J and J, the celebrated musical cabaret
artistes who have had the honour of playing before all the crowned heads of Europe and the Shah
of Persia.
    ‘I must ask you not to get it too dirty,’ said the
clown as he tackled his bacon and eggs. ‘He didn’t give it to me, it’s only a loan.’
    It was laughable, the idea of lending a paper
like that when no one would have bothered to pick it up off the street …
    ‘He’s a friend of mine … Well, someone I’ve
known a long time, who used to be a circus ringmaster. It’s a lot harder than people think, you
know. He was a ringmaster for over forty years, and now he never leaves his armchair, he’s very
old … I went to see him last night because he hardly sleeps at all any more.’
    He had his mouth full the whole time he was
talking
and was gazing longingly at the sausages
someone nearby had just ordered.
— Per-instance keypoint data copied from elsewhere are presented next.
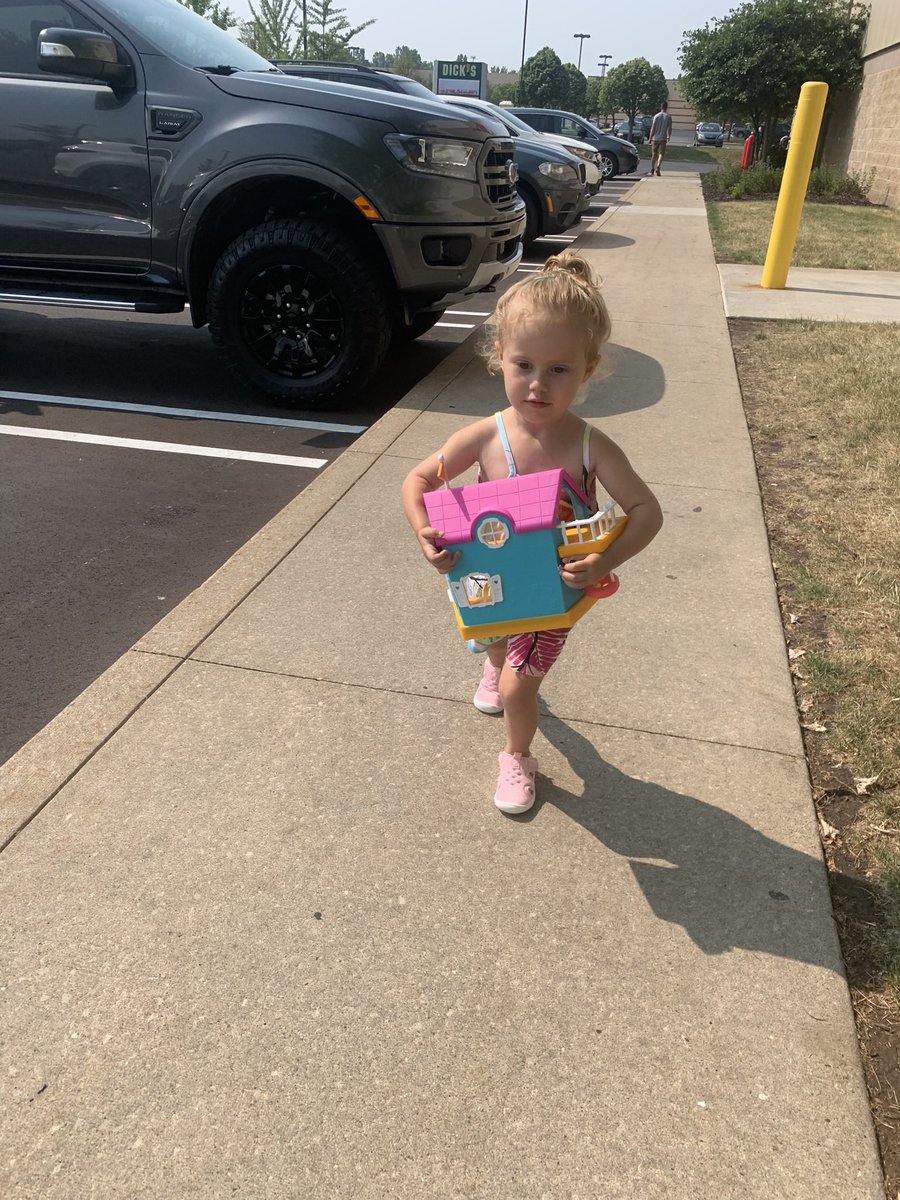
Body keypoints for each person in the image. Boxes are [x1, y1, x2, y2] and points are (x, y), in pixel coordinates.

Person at [401, 252, 663, 816]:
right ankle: (494, 660)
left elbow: (646, 510)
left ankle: (517, 756)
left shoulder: (591, 447)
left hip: (557, 593)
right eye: (524, 365)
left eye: (559, 370)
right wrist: (426, 531)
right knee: (495, 641)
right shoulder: (487, 436)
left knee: (522, 687)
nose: (538, 385)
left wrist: (602, 562)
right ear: (499, 357)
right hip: (495, 582)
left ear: (588, 369)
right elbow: (419, 478)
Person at [648, 101, 672, 176]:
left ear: (661, 107)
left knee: (654, 154)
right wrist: (669, 136)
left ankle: (652, 169)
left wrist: (650, 138)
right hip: (663, 138)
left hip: (655, 138)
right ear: (666, 107)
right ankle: (658, 166)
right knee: (661, 153)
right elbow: (670, 128)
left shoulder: (656, 116)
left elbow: (653, 128)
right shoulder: (668, 117)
He would be getting some of those, no question, and probably
one of those enormous cakes lacquered with a livid icing that turned Maigret’s stomach.
    ‘My friend didn’t know J and J personally …
He was strictly a circus man, you understand? But he has a unique collection of posters,
programmes and newspaper articles about circus and vaudeville families. He can tell you that
such and such an acrobat, who is now thirty years old, is the son of a particular trapeze
artiste who married the granddaughter of the bottom strong man in a pyramid act who got himself
killed at the Palladium in London in 1905.’
    Maigret listened with one ear and studied the
photograph on the slick yellow paper. Could one call it a photograph? The reproduction, a coarse
photo-engraving, was so bad that you could hardly distinguish the faces.
    Two men, both young, both thin. The biggest
difference between them was that one had very long hair. He was the violinist, and Maigret was
convinced that he had become Little John.
    The other, with sparser hair and, even though
young, already going bald, wore glasses; rolling his eyes, he was blowing into a clarinet.
    ‘Of course, go ahead and order some sausages,’
Maigret said before Ronald Dexter even opened his mouth.